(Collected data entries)
--- --- ---

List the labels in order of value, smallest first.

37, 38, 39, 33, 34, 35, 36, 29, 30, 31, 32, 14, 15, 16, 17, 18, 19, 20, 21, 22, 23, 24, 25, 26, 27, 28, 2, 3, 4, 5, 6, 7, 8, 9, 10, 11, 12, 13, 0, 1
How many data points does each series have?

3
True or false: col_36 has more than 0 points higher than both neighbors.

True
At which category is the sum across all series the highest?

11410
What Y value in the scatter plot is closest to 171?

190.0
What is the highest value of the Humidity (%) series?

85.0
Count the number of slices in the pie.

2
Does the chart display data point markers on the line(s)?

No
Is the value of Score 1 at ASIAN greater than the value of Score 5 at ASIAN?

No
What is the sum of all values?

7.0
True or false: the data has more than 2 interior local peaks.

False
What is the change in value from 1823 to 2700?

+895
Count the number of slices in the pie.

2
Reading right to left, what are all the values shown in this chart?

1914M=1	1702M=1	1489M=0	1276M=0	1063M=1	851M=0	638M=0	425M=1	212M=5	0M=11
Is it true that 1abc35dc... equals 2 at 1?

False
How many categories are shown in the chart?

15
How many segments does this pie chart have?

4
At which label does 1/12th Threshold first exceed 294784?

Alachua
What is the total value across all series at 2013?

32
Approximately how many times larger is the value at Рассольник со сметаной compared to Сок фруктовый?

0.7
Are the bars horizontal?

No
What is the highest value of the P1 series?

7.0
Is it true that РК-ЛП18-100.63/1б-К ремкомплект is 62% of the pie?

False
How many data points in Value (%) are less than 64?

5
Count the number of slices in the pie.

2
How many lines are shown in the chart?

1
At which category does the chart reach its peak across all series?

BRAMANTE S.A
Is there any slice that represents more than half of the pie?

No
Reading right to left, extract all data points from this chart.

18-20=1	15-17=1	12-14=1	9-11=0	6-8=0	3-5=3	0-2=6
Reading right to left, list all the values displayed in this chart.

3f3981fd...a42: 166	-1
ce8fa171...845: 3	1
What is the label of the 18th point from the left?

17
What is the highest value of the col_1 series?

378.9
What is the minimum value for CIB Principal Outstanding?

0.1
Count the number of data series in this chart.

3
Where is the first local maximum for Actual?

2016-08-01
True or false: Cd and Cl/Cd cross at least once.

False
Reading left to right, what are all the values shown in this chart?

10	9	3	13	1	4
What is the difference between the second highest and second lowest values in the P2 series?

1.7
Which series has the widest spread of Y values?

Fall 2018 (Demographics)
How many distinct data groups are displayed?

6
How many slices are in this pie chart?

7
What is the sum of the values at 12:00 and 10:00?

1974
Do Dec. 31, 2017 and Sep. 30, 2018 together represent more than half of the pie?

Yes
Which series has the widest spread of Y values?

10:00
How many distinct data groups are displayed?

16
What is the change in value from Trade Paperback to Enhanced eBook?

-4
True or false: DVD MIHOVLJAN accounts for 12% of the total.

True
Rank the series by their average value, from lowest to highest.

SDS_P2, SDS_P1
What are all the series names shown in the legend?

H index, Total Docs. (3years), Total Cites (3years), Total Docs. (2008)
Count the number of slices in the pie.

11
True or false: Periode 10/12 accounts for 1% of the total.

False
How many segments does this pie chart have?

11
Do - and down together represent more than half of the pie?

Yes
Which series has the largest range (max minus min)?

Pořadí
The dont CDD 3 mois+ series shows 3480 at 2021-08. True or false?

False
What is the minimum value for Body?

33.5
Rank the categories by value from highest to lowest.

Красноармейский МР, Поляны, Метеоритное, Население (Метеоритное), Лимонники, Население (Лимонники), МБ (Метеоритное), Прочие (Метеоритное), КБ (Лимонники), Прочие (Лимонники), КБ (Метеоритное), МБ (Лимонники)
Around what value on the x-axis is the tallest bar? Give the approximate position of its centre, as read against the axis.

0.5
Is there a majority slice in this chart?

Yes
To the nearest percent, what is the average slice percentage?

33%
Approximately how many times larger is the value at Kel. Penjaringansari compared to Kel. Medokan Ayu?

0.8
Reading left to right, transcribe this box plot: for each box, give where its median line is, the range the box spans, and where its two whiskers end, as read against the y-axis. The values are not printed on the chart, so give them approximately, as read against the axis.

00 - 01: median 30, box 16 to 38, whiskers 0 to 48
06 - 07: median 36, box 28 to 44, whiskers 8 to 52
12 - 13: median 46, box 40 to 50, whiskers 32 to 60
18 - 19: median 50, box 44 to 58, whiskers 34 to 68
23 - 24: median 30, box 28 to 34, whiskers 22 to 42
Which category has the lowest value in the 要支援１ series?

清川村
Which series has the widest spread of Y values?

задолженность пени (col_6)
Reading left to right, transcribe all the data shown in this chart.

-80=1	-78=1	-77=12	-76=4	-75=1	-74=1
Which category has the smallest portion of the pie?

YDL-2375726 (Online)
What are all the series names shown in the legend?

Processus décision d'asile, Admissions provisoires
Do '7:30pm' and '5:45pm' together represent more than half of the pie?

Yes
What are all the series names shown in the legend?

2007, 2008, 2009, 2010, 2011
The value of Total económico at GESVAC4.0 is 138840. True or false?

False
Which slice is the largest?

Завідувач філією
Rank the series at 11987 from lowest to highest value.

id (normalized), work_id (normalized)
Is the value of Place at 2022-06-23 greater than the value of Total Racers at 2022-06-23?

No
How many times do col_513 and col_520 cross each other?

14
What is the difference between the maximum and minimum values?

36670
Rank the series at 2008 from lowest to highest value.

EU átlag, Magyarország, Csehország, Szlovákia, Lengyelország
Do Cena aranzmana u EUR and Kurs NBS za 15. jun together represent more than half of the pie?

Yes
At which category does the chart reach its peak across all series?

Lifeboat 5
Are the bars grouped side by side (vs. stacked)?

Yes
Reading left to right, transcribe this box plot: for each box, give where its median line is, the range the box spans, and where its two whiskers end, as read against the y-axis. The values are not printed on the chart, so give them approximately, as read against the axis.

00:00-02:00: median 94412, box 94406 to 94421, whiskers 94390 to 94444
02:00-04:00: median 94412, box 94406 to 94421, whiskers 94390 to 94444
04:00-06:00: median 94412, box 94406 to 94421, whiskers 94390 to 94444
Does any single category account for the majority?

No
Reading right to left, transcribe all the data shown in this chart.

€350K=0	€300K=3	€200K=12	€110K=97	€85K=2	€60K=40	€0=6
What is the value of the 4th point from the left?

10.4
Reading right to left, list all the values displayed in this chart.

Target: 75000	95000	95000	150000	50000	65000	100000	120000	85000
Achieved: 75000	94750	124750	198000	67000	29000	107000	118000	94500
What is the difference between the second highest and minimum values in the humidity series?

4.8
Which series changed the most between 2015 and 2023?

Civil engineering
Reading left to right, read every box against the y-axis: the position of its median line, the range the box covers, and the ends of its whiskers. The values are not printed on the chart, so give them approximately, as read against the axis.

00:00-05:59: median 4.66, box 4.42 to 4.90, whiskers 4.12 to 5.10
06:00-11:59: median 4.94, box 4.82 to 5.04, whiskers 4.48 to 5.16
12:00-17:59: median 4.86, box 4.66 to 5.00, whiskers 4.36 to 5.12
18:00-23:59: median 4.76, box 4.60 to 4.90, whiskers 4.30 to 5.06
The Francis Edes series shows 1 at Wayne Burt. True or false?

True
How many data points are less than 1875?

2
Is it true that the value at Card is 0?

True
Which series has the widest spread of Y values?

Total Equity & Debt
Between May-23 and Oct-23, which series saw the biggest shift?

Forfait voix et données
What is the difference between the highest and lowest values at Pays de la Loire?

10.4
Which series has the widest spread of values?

--- --- ---

» Work task
Reproduce all of the items above, unchanged down to the last character.

» Exercise result
List the labels in order of value, smallest first.

37, 38, 39, 33, 34, 35, 36, 29, 30, 31, 32, 14, 15, 16, 17, 18, 19, 20, 21, 22, 23, 24, 25, 26, 27, 28, 2, 3, 4, 5, 6, 7, 8, 9, 10, 11, 12, 13, 0, 1
How many data points does each series have?

3
True or false: col_36 has more than 0 points higher than both neighbors.

True
At which category is the sum across all series the highest?

11410
What Y value in the scatter plot is closest to 171?

190.0
What is the highest value of the Humidity (%) series?

85.0
Count the number of slices in the pie.

2
Does the chart display data point markers on the line(s)?

No
Is the value of Score 1 at ASIAN greater than the value of Score 5 at ASIAN?

No
What is the sum of all values?

7.0
True or false: the data has more than 2 interior local peaks.

False
What is the change in value from 1823 to 2700?

+895
Count the number of slices in the pie.

2
Reading right to left, what are all the values shown in this chart?

1914M=1	1702M=1	1489M=0	1276M=0	1063M=1	851M=0	638M=0	425M=1	212M=5	0M=11
Is it true that 1abc35dc... equals 2 at 1?

False
How many categories are shown in the chart?

15
How many segments does this pie chart have?

4
At which label does 1/12th Threshold first exceed 294784?

Alachua
What is the total value across all series at 2013?

32
Approximately how many times larger is the value at Рассольник со сметаной compared to Сок фруктовый?

0.7
Are the bars horizontal?

No
What is the highest value of the P1 series?

7.0
Is it true that РК-ЛП18-100.63/1б-К ремкомплект is 62% of the pie?

False
How many data points in Value (%) are less than 64?

5
Count the number of slices in the pie.

2
How many lines are shown in the chart?

1
At which category does the chart reach its peak across all series?

BRAMANTE S.A
Is there any slice that represents more than half of the pie?

No
Reading right to left, extract all data points from this chart.

18-20=1	15-17=1	12-14=1	9-11=0	6-8=0	3-5=3	0-2=6
Reading right to left, list all the values displayed in this chart.

3f3981fd...a42: 166	-1
ce8fa171...845: 3	1
What is the label of the 18th point from the left?

17
What is the highest value of the col_1 series?

378.9
What is the minimum value for CIB Principal Outstanding?

0.1
Count the number of data series in this chart.

3
Where is the first local maximum for Actual?

2016-08-01
True or false: Cd and Cl/Cd cross at least once.

False
Reading left to right, what are all the values shown in this chart?

10	9	3	13	1	4
What is the difference between the second highest and second lowest values in the P2 series?

1.7
Which series has the widest spread of Y values?

Fall 2018 (Demographics)
How many distinct data groups are displayed?

6
How many slices are in this pie chart?

7
What is the sum of the values at 12:00 and 10:00?

1974
Do Dec. 31, 2017 and Sep. 30, 2018 together represent more than half of the pie?

Yes
Which series has the widest spread of Y values?

10:00
How many distinct data groups are displayed?

16
What is the change in value from Trade Paperback to Enhanced eBook?

-4
True or false: DVD MIHOVLJAN accounts for 12% of the total.

True
Rank the series by their average value, from lowest to highest.

SDS_P2, SDS_P1
What are all the series names shown in the legend?

H index, Total Docs. (3years), Total Cites (3years), Total Docs. (2008)
Count the number of slices in the pie.

11
True or false: Periode 10/12 accounts for 1% of the total.

False
How many segments does this pie chart have?

11
Do - and down together represent more than half of the pie?

Yes
Which series has the largest range (max minus min)?

Pořadí
The dont CDD 3 mois+ series shows 3480 at 2021-08. True or false?

False
What is the minimum value for Body?

33.5
Rank the categories by value from highest to lowest.

Красноармейский МР, Поляны, Метеоритное, Население (Метеоритное), Лимонники, Население (Лимонники), МБ (Метеоритное), Прочие (Метеоритное), КБ (Лимонники), Прочие (Лимонники), КБ (Метеоритное), МБ (Лимонники)
Around what value on the x-axis is the tallest bar? Give the approximate position of its centre, as read against the axis.

0.5
Is there a majority slice in this chart?

Yes
To the nearest percent, what is the average slice percentage?

33%
Approximately how many times larger is the value at Kel. Penjaringansari compared to Kel. Medokan Ayu?

0.8
Reading left to right, transcribe this box plot: for each box, give where its median line is, the range the box spans, and where its two whiskers end, as read against the y-axis. The values are not printed on the chart, so give them approximately, as read against the axis.

00 - 01: median 30, box 16 to 38, whiskers 0 to 48
06 - 07: median 36, box 28 to 44, whiskers 8 to 52
12 - 13: median 46, box 40 to 50, whiskers 32 to 60
18 - 19: median 50, box 44 to 58, whiskers 34 to 68
23 - 24: median 30, box 28 to 34, whiskers 22 to 42
Which category has the lowest value in the 要支援１ series?

清川村
Which series has the widest spread of Y values?

задолженность пени (col_6)
Reading left to right, transcribe all the data shown in this chart.

-80=1	-78=1	-77=12	-76=4	-75=1	-74=1
Which category has the smallest portion of the pie?

YDL-2375726 (Online)
What are all the series names shown in the legend?

Processus décision d'asile, Admissions provisoires
Do '7:30pm' and '5:45pm' together represent more than half of the pie?

Yes
What are all the series names shown in the legend?

2007, 2008, 2009, 2010, 2011
The value of Total económico at GESVAC4.0 is 138840. True or false?

False
Which slice is the largest?

Завідувач філією
Rank the series at 11987 from lowest to highest value.

id (normalized), work_id (normalized)
Is the value of Place at 2022-06-23 greater than the value of Total Racers at 2022-06-23?

No
How many times do col_513 and col_520 cross each other?

14
What is the difference between the maximum and minimum values?

36670
Rank the series at 2008 from lowest to highest value.

EU átlag, Magyarország, Csehország, Szlovákia, Lengyelország
Do Cena aranzmana u EUR and Kurs NBS za 15. jun together represent more than half of the pie?

Yes
At which category does the chart reach its peak across all series?

Lifeboat 5
Are the bars grouped side by side (vs. stacked)?

Yes
Reading left to right, transcribe this box plot: for each box, give where its median line is, the range the box spans, and where its two whiskers end, as read against the y-axis. The values are not printed on the chart, so give them approximately, as read against the axis.

00:00-02:00: median 94412, box 94406 to 94421, whiskers 94390 to 94444
02:00-04:00: median 94412, box 94406 to 94421, whiskers 94390 to 94444
04:00-06:00: median 94412, box 94406 to 94421, whiskers 94390 to 94444
Does any single category account for the majority?

No
Reading right to left, transcribe all the data shown in this chart.

€350K=0	€300K=3	€200K=12	€110K=97	€85K=2	€60K=40	€0=6
What is the value of the 4th point from the left?

10.4
Reading right to left, list all the values displayed in this chart.

Target: 75000	95000	95000	150000	50000	65000	100000	120000	85000
Achieved: 75000	94750	124750	198000	67000	29000	107000	118000	94500
What is the difference between the second highest and minimum values in the humidity series?

4.8
Which series changed the most between 2015 and 2023?

Civil engineering
Reading left to right, read every box against the y-axis: the position of its median line, the range the box covers, and the ends of its whiskers. The values are not printed on the chart, so give them approximately, as read against the axis.

00:00-05:59: median 4.66, box 4.42 to 4.90, whiskers 4.12 to 5.10
06:00-11:59: median 4.94, box 4.82 to 5.04, whiskers 4.48 to 5.16
12:00-17:59: median 4.86, box 4.66 to 5.00, whiskers 4.36 to 5.12
18:00-23:59: median 4.76, box 4.60 to 4.90, whiskers 4.30 to 5.06
The Francis Edes series shows 1 at Wayne Burt. True or false?

True
How many data points are less than 1875?

2
Is it true that the value at Card is 0?

True
Which series has the widest spread of Y values?

Total Equity & Debt
Between May-23 and Oct-23, which series saw the biggest shift?

Forfait voix et données
What is the difference between the highest and lowest values at Pays de la Loire?

10.4
Which series has the widest spread of values?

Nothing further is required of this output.